> [Task data]:

.....

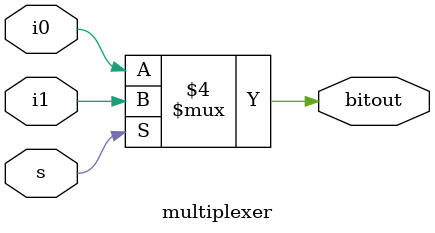
<source format=v>
`timescale 1ns / 1ps




module CarrySelectAdder(input [31:0] A, 
input[31:0]B, input cin,
output [31:0] S,
output cout);
wire [31:0] temp0,temp1,carry0,carry1;
genvar i;

Full_Adder F0(A[0],B[0],0,temp0[0],carry0[0]);
for(i = 1;i<32 ; i=i+1)
begin
Full_Adder F1(A[i],B[i],carry0[i-1],temp0[i],carry0[i]);
end

Full_Adder F2(A[0],B[0],1,temp1[0],carry1[0]);
for(i = 1;i<32 ; i=i+1)
begin
Full_Adder F0(A[i],B[i],carry1[i-1],temp1[i],carry1[i]);
end

multiplexer mux1(carry0[31],carry1[31],cin,cout);

for(i = 0; i<32 ; i=i+1)
begin
multiplexer mux2(temp0[i],temp1[i],cin,S[i]);
end
endmodule

module multiplexer(input i0,i1,s,output reg bitout);
always@(i0,i1,s)
begin
if(s == 0)
bitout = i0;
else
bitout = i1;
end
endmodule

</source>
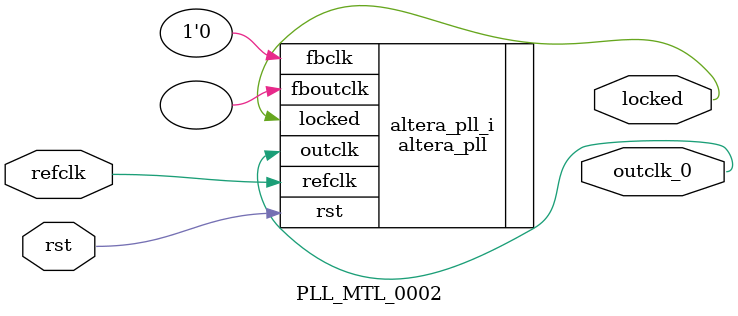
<source format=v>
`timescale 1ns/10ps
module  PLL_MTL_0002(

	// interface 'refclk'
	input wire refclk,

	// interface 'reset'
	input wire rst,

	// interface 'outclk0'
	output wire outclk_0,

	// interface 'locked'
	output wire locked
);

	altera_pll #(
		.fractional_vco_multiplier("false"),
		.reference_clock_frequency("50.0 MHz"),
		.operation_mode("direct"),
		.number_of_clocks(1),
		.output_clock_frequency0("33.000000 MHz"),
		.phase_shift0("0 ps"),
		.duty_cycle0(50),
		.output_clock_frequency1("0 MHz"),
		.phase_shift1("0 ps"),
		.duty_cycle1(50),
		.output_clock_frequency2("0 MHz"),
		.phase_shift2("0 ps"),
		.duty_cycle2(50),
		.output_clock_frequency3("0 MHz"),
		.phase_shift3("0 ps"),
		.duty_cycle3(50),
		.output_clock_frequency4("0 MHz"),
		.phase_shift4("0 ps"),
		.duty_cycle4(50),
		.output_clock_frequency5("0 MHz"),
		.phase_shift5("0 ps"),
		.duty_cycle5(50),
		.output_clock_frequency6("0 MHz"),
		.phase_shift6("0 ps"),
		.duty_cycle6(50),
		.output_clock_frequency7("0 MHz"),
		.phase_shift7("0 ps"),
		.duty_cycle7(50),
		.output_clock_frequency8("0 MHz"),
		.phase_shift8("0 ps"),
		.duty_cycle8(50),
		.output_clock_frequency9("0 MHz"),
		.phase_shift9("0 ps"),
		.duty_cycle9(50),
		.output_clock_frequency10("0 MHz"),
		.phase_shift10("0 ps"),
		.duty_cycle10(50),
		.output_clock_frequency11("0 MHz"),
		.phase_shift11("0 ps"),
		.duty_cycle11(50),
		.output_clock_frequency12("0 MHz"),
		.phase_shift12("0 ps"),
		.duty_cycle12(50),
		.output_clock_frequency13("0 MHz"),
		.phase_shift13("0 ps"),
		.duty_cycle13(50),
		.output_clock_frequency14("0 MHz"),
		.phase_shift14("0 ps"),
		.duty_cycle14(50),
		.output_clock_frequency15("0 MHz"),
		.phase_shift15("0 ps"),
		.duty_cycle15(50),
		.output_clock_frequency16("0 MHz"),
		.phase_shift16("0 ps"),
		.duty_cycle16(50),
		.output_clock_frequency17("0 MHz"),
		.phase_shift17("0 ps"),
		.duty_cycle17(50),
		.pll_type("General"),
		.pll_subtype("General")
	) altera_pll_i (
		.rst	(rst),
		.outclk	({outclk_0}),
		.locked	(locked),
		.fboutclk	( ),
		.fbclk	(1'b0),
		.refclk	(refclk)
	);
endmodule


</source>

.....

> [Task item]:
If pictures appear among the entries above, omit them; repeat everything else verbatim.

> [Solution to this problem]:
<source format=v>
`timescale 1ns / 1ps




module CarrySelectAdder(input [31:0] A, 
input[31:0]B, input cin,
output [31:0] S,
output cout);
wire [31:0] temp0,temp1,carry0,carry1;
genvar i;

Full_Adder F0(A[0],B[0],0,temp0[0],carry0[0]);
for(i = 1;i<32 ; i=i+1)
begin
Full_Adder F1(A[i],B[i],carry0[i-1],temp0[i],carry0[i]);
end

Full_Adder F2(A[0],B[0],1,temp1[0],carry1[0]);
for(i = 1;i<32 ; i=i+1)
begin
Full_Adder F0(A[i],B[i],carry1[i-1],temp1[i],carry1[i]);
end

multiplexer mux1(carry0[31],carry1[31],cin,cout);

for(i = 0; i<32 ; i=i+1)
begin
multiplexer mux2(temp0[i],temp1[i],cin,S[i]);
end
endmodule

module multiplexer(input i0,i1,s,output reg bitout);
always@(i0,i1,s)
begin
if(s == 0)
bitout = i0;
else
bitout = i1;
end
endmodule

</source>
<source format=v>
`timescale 1ns/10ps
module  PLL_MTL_0002(

	// interface 'refclk'
	input wire refclk,

	// interface 'reset'
	input wire rst,

	// interface 'outclk0'
	output wire outclk_0,

	// interface 'locked'
	output wire locked
);

	altera_pll #(
		.fractional_vco_multiplier("false"),
		.reference_clock_frequency("50.0 MHz"),
		.operation_mode("direct"),
		.number_of_clocks(1),
		.output_clock_frequency0("33.000000 MHz"),
		.phase_shift0("0 ps"),
		.duty_cycle0(50),
		.output_clock_frequency1("0 MHz"),
		.phase_shift1("0 ps"),
		.duty_cycle1(50),
		.output_clock_frequency2("0 MHz"),
		.phase_shift2("0 ps"),
		.duty_cycle2(50),
		.output_clock_frequency3("0 MHz"),
		.phase_shift3("0 ps"),
		.duty_cycle3(50),
		.output_clock_frequency4("0 MHz"),
		.phase_shift4("0 ps"),
		.duty_cycle4(50),
		.output_clock_frequency5("0 MHz"),
		.phase_shift5("0 ps"),
		.duty_cycle5(50),
		.output_clock_frequency6("0 MHz"),
		.phase_shift6("0 ps"),
		.duty_cycle6(50),
		.output_clock_frequency7("0 MHz"),
		.phase_shift7("0 ps"),
		.duty_cycle7(50),
		.output_clock_frequency8("0 MHz"),
		.phase_shift8("0 ps"),
		.duty_cycle8(50),
		.output_clock_frequency9("0 MHz"),
		.phase_shift9("0 ps"),
		.duty_cycle9(50),
		.output_clock_frequency10("0 MHz"),
		.phase_shift10("0 ps"),
		.duty_cycle10(50),
		.output_clock_frequency11("0 MHz"),
		.phase_shift11("0 ps"),
		.duty_cycle11(50),
		.output_clock_frequency12("0 MHz"),
		.phase_shift12("0 ps"),
		.duty_cycle12(50),
		.output_clock_frequency13("0 MHz"),
		.phase_shift13("0 ps"),
		.duty_cycle13(50),
		.output_clock_frequency14("0 MHz"),
		.phase_shift14("0 ps"),
		.duty_cycle14(50),
		.output_clock_frequency15("0 MHz"),
		.phase_shift15("0 ps"),
		.duty_cycle15(50),
		.output_clock_frequency16("0 MHz"),
		.phase_shift16("0 ps"),
		.duty_cycle16(50),
		.output_clock_frequency17("0 MHz"),
		.phase_shift17("0 ps"),
		.duty_cycle17(50),
		.pll_type("General"),
		.pll_subtype("General")
	) altera_pll_i (
		.rst	(rst),
		.outclk	({outclk_0}),
		.locked	(locked),
		.fboutclk	( ),
		.fbclk	(1'b0),
		.refclk	(refclk)
	);
endmodule


</source>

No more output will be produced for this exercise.